## SageMaker training with your own VPC/subnet

This sample shows how to:

- Setup an VPC to run training job.
- Run a SageMaker Training job using the VPC/Subnet and data from s3.
- Save artifacts into s3 which should use the vpc endpoint created.
- Tear down the infrastructure


**Please make sure the CIDR block in setup/cfn_sm_vpc.yaml does not conflict with your existing VPC. You can also change FSx storage (currently set at 1.2 TB) depending on your data sets**

In [None]:
# Imports
import os
import time
import boto3
from sagemaker import get_execution_role
from sagemaker.pytorch import PyTorch


# Inputs
region = "us-west-2"  # update this if your region is different
region_az = "us-west-2c"  # customize this as needed.
cfn_stack_name = 'vpc-training'  # cloudformation stack name

# Clients
cfn_client = boto3.client("cloudformation", region_name=region)


In [None]:
# Setup infrastructure using CloudFormation
with open("cfn_sm_vpc.yaml", "r") as f:
    template_body = f.read()
    
create_stack_response = cfn_client.create_stack(
    StackName=cfn_stack_name,
    TemplateBody=template_body,
    Parameters=[
        {
            'ParameterKey': 'AZ',
            'ParameterValue': region_az
        }

    ]
)

create_stack_response

In [None]:
# Wait for stack to be created, it takes ~10 minutes to complete.
stack_id = create_stack_response['StackId']

while True:
    response = cfn_client.describe_stacks(
        StackName=stack_id
    )
    status = response['Stacks'][0]['StackStatus']
    if status== "CREATE_IN_PROGRESS":
        print("Create in progress. Waiting..")
        time.sleep(30)
    elif status=="CREATE_COMPLETE":
        print("Stack created!")
        break
    else:
        print("Error creating stack - check the CFN console")
        break

In [None]:
# Get stack outputs
describe_response = cfn_client.describe_stacks(
    StackName=stack_id
)

outputs = describe_response['Stacks'][0]['Outputs']

for output in outputs:
    if output['OutputKey'] == 'sg':
        sec_group = output['OutputValue']
    elif output['OutputKey'] == 'privatesubnet':
        private_subnet_id = output['OutputValue']

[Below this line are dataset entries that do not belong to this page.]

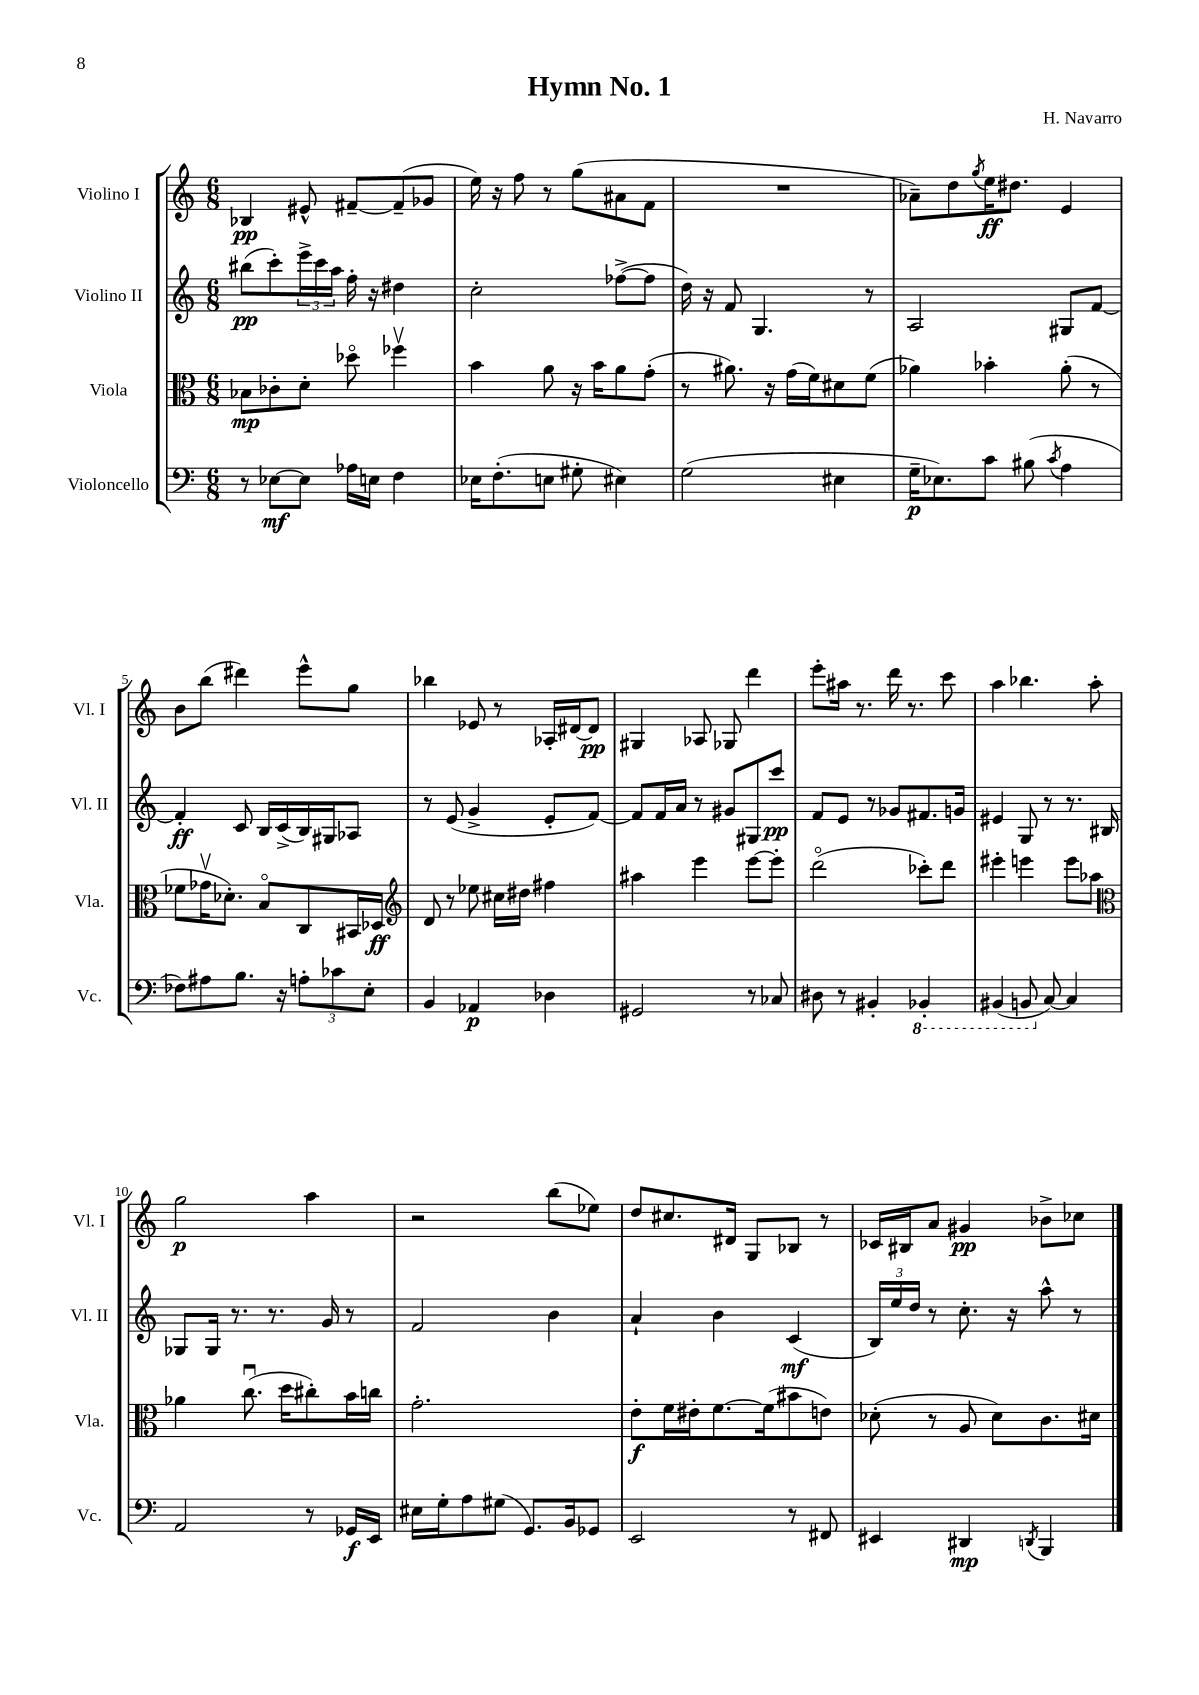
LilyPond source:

\header { title = "Hymn No. 1" composer = "H. Navarro" }
<<
\new StaffGroup <<
\new Staff = "s0" \with { instrumentName = "Violino I" shortInstrumentName = "Vl. I" } {
    \clef treble \key c \major \numericTimeSignature \time 6/8
    bes4\pp eis'8-^ fis'8~-- fis'8--( ges'8 |
    e''16) r16 f''8 r8 g''8( ais'8 f'8 |
    R2. |
    aes'8--) d''8 \acciaccatura { g''8 } e''16\ff dis''8. e'4 |
    b'8 b''8( dis'''4) e'''8-^ g''8 |
    bes''4 ees'8 r8 aes16-. dis'16~ dis'8\pp |
    gis4 aes8 ges8 d'''4 |
    e'''8-. ais''16 r8. d'''16 r8. c'''8 |
    a''4 bes''4. a''8-. |
    g''2\p a''4 |
    r2 b''8( ees''8) |
    d''8 cis''8. dis'16 g8 bes8 r8 |
    ces'16 bis16 a'8 gis'4\pp bes'8-> ces''8 \bar "|." |
}
\new Staff = "s1" \with { instrumentName = "Violino II" shortInstrumentName = "Vl. II" } {
    \clef treble \key c \major \numericTimeSignature \time 6/8
    bis''8\pp( c'''8-.) \tuplet 3/2 { e'''16-> c'''16 a''16 } f''16-. r16 dis''4 |
    c''2-. fes''8~->( fes''8 |
    d''16) r16 f'8 g4. r8 |
    a2 gis8 f'8~ |
    f'4-.\ff c'8 b16 c'16->( b16) gis16 aes8 |
    r8 e'8( g'4-> e'8-. f'8~) |
    f'8 f'16 a'16 r8 gis'8 gis8 c'''8\pp |
    f'8 e'8 r8 ges'8 fis'8. g'16 |
    eis'4 g8 r8 r8. bis16 |
    ges8 ges16 r8. r8. g'16 r8 |
    f'2 b'4 |
    a'4-! b'4 c'4\mf( |
    \tuplet 3/2 { b16) e''16 d''16 } r8 c''8.-. r16 a''8-^ r8 \bar "|." |
}
\new Staff = "s2" \with { instrumentName = "Viola" shortInstrumentName = "Vla." } {
    \clef alto \key c \major \numericTimeSignature \time 6/8
    bes8\mp ces'8-. d'8-. des''8\flageolet fes''4\upbow |
    b'4 a'8 r16 b'16 a'8 g'8-.( |
    r8 ais'8.) r16 g'16( f'16) dis'8 f'8( |
    aes'4) bes'4-. aes'8-.( r8 |
    fes'8 ges'16\upbow des'8.-.) b8\flageolet c8 bis,16 des16\ff |
    \clef treble d'8 r8 ees''8 cis''16 dis''16 fis''4 |
    ais''4 e'''4 e'''8~ e'''8-. |
    d'''2\flageolet( ces'''8-.) d'''8 |
    eis'''4-. e'''4 e'''8 aes''8 |
    \clef alto aes'4 c''8.\downbow( d''16 cis''8-.) b'16 c''16 |
    g'2.-. |
    e'8-.\f f'16 eis'16-. f'8.~ f'16( bis'8 e'8) |
    des'8-.( r8 a8 des'8) c'8. dis'16 \bar "|." |
}
\new Staff = "s3" \with { instrumentName = "Violoncello" shortInstrumentName = "Vc." } {
    \clef bass \key c \major \numericTimeSignature \time 6/8
    r8 ees8~\mf ees8 aes16 e16 f4 |
    ees16 f8.-.( e8 gis8-. eis4) |
    g2( eis4 |
    g16--\p ees8.) c'8 bis8( \acciaccatura { c'8 } a4 |
    fes8) ais8 b8. r16 \tuplet 3/2 { a8-. ces'8 e8-. } |
    b,4 aes,4\p des4 |
    gis,2 r8 ces8 |
    dis8 r8 bis,4-. \ottava #-1 bes,,4-. |
    bis,,4( b,,8 \ottava #0 c8~) c4 |
    a,2 r8 ges,16\f e,16 |
    eis16 g16-. a8 gis8( g,8.) b,16 ges,8 |
    e,2 r8 fis,8 |
    eis,4 dis,4\mp \acciaccatura { d,8 } b,,4 \bar "|." |
}
>>
>>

print("Security Group ID:", sec_group)
print("Private Subnet ID:", private_subnet_id)


Now, we create a SageMaker training job that uses the vpc/subnet to launch the cluster.

In [None]:

# for ease, so that you can use fsx for data and training artifacts
SM_TRAIN_DIR = "/opt/ml/input/data/train"  # path where fsx is mounted in the training container
hyperparameters = {}
hyperparameters["model-dir"] = f"/opt/ml/model"
hyperparameters["training-dir"] = f"{SM_TRAIN_DIR}"

In [None]:
# setup estimator and invoke
instance_type = "ml.m5.xlarge"
instance_count = 1
base_job_name = f'sagemaker-vpc-training-sample'

estimator = PyTorch(
    entry_point="train.py",
    source_dir=os.getcwd(),
    instance_type=instance_type,
    role=get_execution_role(),
    instance_count=instance_count,
    framework_version="1.13.1",
    py_version="py39",
    hyperparameters=hyperparameters,
    base_job_name=base_job_name,
    subnets = [private_subnet_id],
    security_group_ids=[sec_group],
    max_retry_attempts=30)

estimator.fit({"train":"s3://path"})


### Clean up resources

You can tear down the CloudFormation stack to delete the VPC and associated resources, and the FSx file system to avoid incurring costs.

In [None]:
# Delete the stack

delete_response = cfn_client.delete_stack(
    StackName=stack_id
)

delete_response